Arnold disks

Consider the family of rational maps \[ f_{\lambda,a}(z) = z^2 \frac{az + 1}{a + z} \] where \(\lambda\) is a complex number different from zero and \(a\) is complex. Fix a giving (Brjuno) rotation number. The parameters where the corresponding rational map possesses a Herman ring with the given rotation number forms a disk. The subset of parameters where we fix the modulus forms a real-analytic curve. Approximations the projection to the \(a\)-coordinate of such curves for the rotation number equal to the golden mean is shown in the figure below:

To draw curves of constant modulus we approximate the modulus by \[ \frac{1}{n} \sum_{j=0}^{n-1} \log \left(\frac{f^j(\omega_2)} {f^j(\omega_1)} \right) . \] where \(\omega_1\) is the inner critical point, and \(\omega_2\) is the outer.

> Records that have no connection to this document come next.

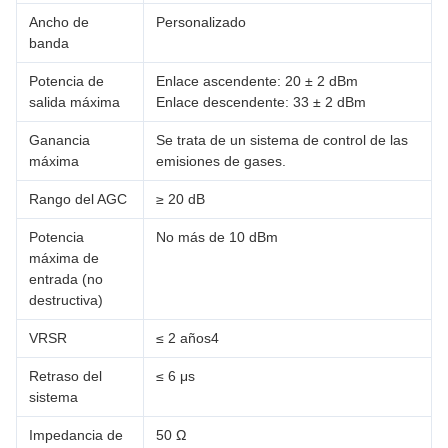
Ancho de
Personalizado
banda
Potencia de
Enlace ascendente: 20 ± 2 dBm
salida máxima
Enlace descendente: 33 ± 2 dBm
Ganancia
Se trata de un sistema de control de las
máxima
emisiones de gases.
Rango del AGC
≥ 20 dB
Potencia
No más de 10 dBm
máxima de
entrada (no
destructiva)
VRSR
≤ 2 años4
Retraso del
≤ 6 μs
sistema
Impedancia de
50 Ω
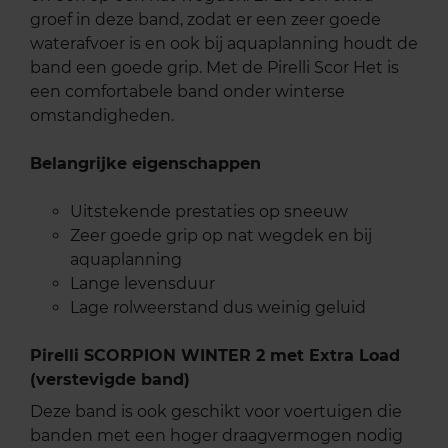
groef in deze band, zodat er een zeer goede
waterafvoer is en ook bij aquaplanning houdt de
band een goede grip. Met de Pirelli Scor Het is
een comfortabele band onder winterse
omstandigheden.
Belangrijke eigenschappen
Uitstekende prestaties op sneeuw
Zeer goede grip op nat wegdek en bij
aquaplanning
Lange levensduur
Lage rolweerstand dus weinig geluid
Pirelli SCORPION WINTER 2 met Extra Load
(verstevigde band)
Deze band is ook geschikt voor voertuigen die
banden met een hoger draagvermogen nodig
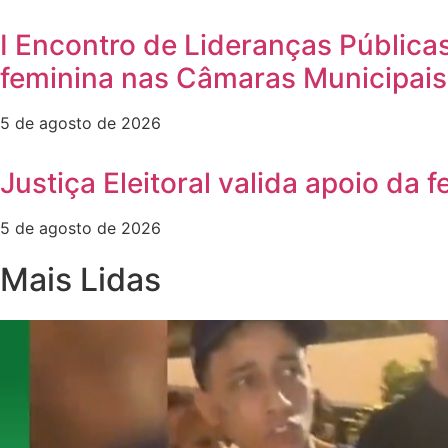
I Encontro de Lideranças Públicas
feminina nas Câmaras Municipais
5 de agosto de 2026
Justiça Eleitoral valida apoio da
5 de agosto de 2026
Mais Lidas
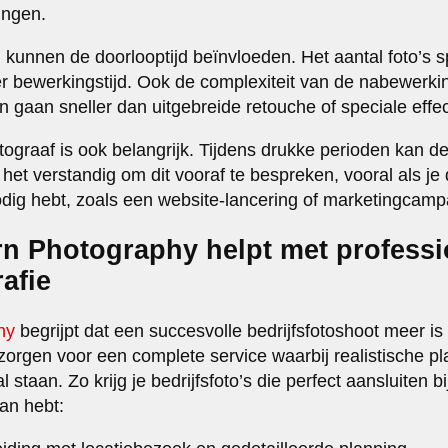
ingen.
 kunnen de doorlooptijd beïnvloeden. Het aantal foto’s s
 bewerkingstijd. Ook de complexiteit van de nabewerkin
gaan sneller dan uitgebreide retouche of speciale effe
ograaf is ook belangrijk. Tijdens drukke perioden kan de 
 het verstandig om dit vooraf te bespreken, vooral als je 
odig hebt, zoals een website-lancering of marketingcam
n Photography helpt met professi
rafie
hy
begrijpt dat een succesvolle bedrijfsfotoshoot meer i
zorgen voor een complete service waarbij realistische pl
staan. Zo krijg je bedrijfsfoto’s die perfect aansluiten b
van hebt:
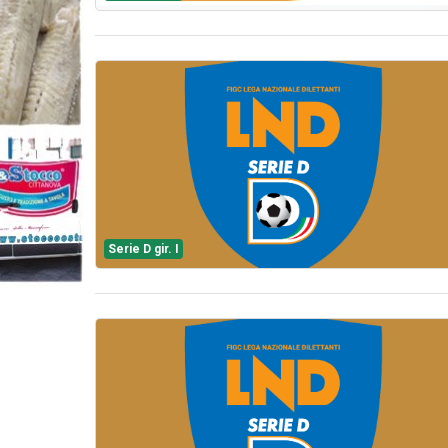
Serie D gir. I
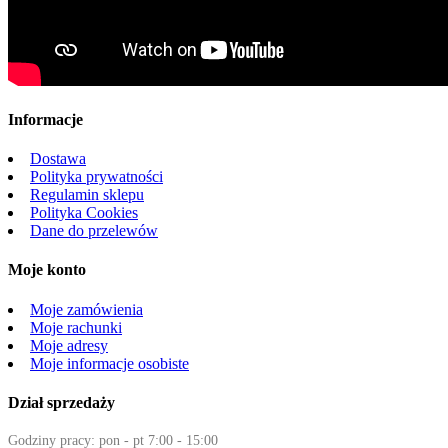
Informacje
Dostawa
Polityka prywatności
Regulamin sklepu
Polityka Cookies
Dane do przelewów
Moje konto
Moje zamówienia
Moje rachunki
Moje adresy
Moje informacje osobiste
Dział sprzedaży
Godziny pracy: pon - pt 7:00 - 15:00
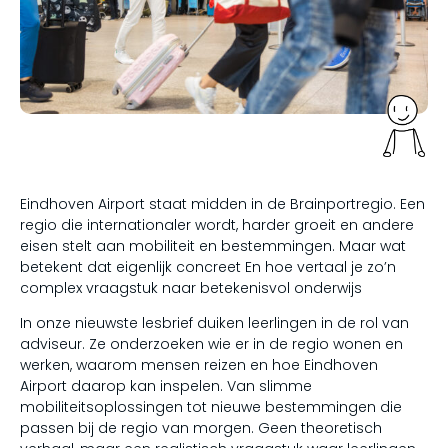
Eindhoven Airport staat midden in de Brainportregio. Een
regio die internationaler wordt, harder groeit en andere
eisen stelt aan mobiliteit en bestemmingen. Maar wat
betekent dat eigenlijk concreet En hoe vertaal je zo’n
complex vraagstuk naar betekenisvol onderwijs
In onze nieuwste lesbrief duiken leerlingen in de rol van
adviseur. Ze onderzoeken wie er in de regio wonen en
werken, waarom mensen reizen en hoe Eindhoven
Airport daarop kan inspelen. Van slimme
mobiliteitsoplossingen tot nieuwe bestemmingen die
passen bij de regio van morgen. Geen theoretisch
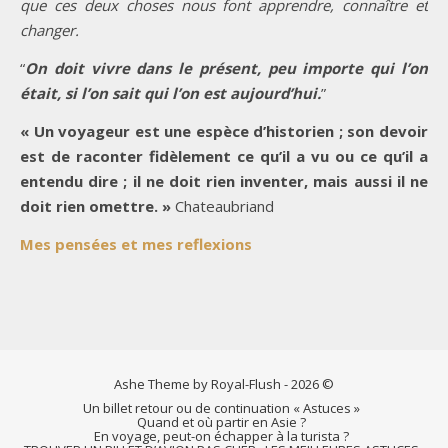
que ces deux choses nous font apprendre, connaître et
changer.
“
On doit vivre dans le présent, peu importe qui l’on
était, si l’on sait qui l’on est aujourd’hui.
”
« Un voyageur est une espèce d’historien ; son devoir
est de raconter fidèlement ce qu’il a vu ou ce qu’il a
entendu dire ; il ne doit rien inventer, mais aussi il ne
doit rien omettre. »
Chateaubriand
Mes pensées et mes reflexions
Ashe Theme by Royal-Flush - 2026 ©
Un billet retour ou de continuation « Astuces »
Quand et où partir en Asie ?
En voyage, peut-on échapper à la turista ?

In the following animation we show the dynamical plane as we follow the outer curve around in parameter space. The black circle is the unit circle. The moving black points are the first \(10^5\) iterates of the two critical points.


 

Now set the rotation number to be [30, 1, 1, ...] = 1/(30+γ), where γ is the golden mean. Even if more difficult this time around, we still approximate curves in the Arnold disk:


It seems that the disk is somehow pinched. Again we make an animation following the outer curve around:


We draw the same types of pictures, but this time in logarithmic coordinates. With a somwhat bigger modulus than the previous picture, we get the following animiation:


Following a curve closer to the boundary of the Arnold Disks, with get Herman rings with smaller moduli.